I am creating a CUDA Graph manually to represent a sparse solver application. I need to call cublasDgemm() function for some of the operations. Is there a way to call cublasDgemm() from a CUDA Graph node?
I would appreciate if someone could point me towards some example.
@Robert_Crovella , tagging you incase you may help me out.
7_CUDALibraries/conjugateGradientCudaGraphs.
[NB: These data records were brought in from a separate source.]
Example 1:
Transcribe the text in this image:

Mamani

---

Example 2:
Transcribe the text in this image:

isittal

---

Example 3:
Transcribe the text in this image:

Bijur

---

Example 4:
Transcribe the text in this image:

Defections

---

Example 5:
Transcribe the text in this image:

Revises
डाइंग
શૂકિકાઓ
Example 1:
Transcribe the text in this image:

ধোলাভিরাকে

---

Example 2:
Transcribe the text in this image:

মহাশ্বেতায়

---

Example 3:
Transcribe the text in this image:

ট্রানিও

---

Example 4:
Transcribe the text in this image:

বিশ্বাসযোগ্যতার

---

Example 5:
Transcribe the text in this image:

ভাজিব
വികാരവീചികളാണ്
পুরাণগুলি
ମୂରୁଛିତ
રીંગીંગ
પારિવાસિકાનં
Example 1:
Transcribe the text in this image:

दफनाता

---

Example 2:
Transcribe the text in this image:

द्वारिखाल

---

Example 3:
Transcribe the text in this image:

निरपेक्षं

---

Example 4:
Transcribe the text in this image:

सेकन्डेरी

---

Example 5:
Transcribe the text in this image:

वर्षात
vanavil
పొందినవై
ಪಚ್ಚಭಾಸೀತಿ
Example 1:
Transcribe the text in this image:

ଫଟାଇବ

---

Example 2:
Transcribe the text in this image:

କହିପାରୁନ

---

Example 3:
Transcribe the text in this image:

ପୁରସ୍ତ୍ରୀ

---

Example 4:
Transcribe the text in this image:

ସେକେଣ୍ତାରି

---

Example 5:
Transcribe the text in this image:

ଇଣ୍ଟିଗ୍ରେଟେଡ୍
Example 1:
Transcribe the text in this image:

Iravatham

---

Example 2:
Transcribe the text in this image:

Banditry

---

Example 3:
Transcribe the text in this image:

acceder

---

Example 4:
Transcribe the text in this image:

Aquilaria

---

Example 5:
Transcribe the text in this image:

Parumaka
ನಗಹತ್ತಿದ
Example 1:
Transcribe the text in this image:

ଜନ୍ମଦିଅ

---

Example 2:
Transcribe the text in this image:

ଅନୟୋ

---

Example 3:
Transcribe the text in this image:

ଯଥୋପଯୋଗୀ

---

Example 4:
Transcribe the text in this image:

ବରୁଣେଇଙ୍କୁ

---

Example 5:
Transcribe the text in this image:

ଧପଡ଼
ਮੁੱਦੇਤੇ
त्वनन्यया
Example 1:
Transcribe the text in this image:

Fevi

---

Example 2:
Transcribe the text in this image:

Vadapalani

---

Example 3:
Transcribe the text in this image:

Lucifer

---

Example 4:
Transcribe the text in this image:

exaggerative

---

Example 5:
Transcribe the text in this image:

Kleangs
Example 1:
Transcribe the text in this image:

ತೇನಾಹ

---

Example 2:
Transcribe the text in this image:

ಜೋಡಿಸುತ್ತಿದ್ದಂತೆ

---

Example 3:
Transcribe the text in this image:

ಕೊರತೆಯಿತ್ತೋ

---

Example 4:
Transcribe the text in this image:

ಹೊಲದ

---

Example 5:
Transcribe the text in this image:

Demonstrates conjugate gradient solver on GPU using CUBLAS/CUSPARSE library calls captured and called using CUDA Graph APIs.
Thank you so much for your quick reply, @Robert_Crovella .
In the conjugate-gradient-using-cuda-graphs, the graph is create using stream capture mechanism.
But I am creating my graph MANUALLY using
I am wondering whether I should use
cudaGraphAddHostNode to call the cuBLAS routines.
How about capturing the cublas graph, then add it to your graph using
Not sure if things have changed with the latest gpu version, but stream capture seems to have some issues when run on a thread (where other threads are also accessing the GPU). If there was a way serialize and load a graph saved on a stream capture, the cudaGraphAddChildNode function would probably be sufficient.
Seems like this is the only way to add cuBLAS routines into a CUDA Graph.
Hello @vivek.krishnan ,
Can you please mention the issues that you are referring to? It looks like I have some issues (i.e. getting wrong answers) with stream capture when using managed memory in cublas routines.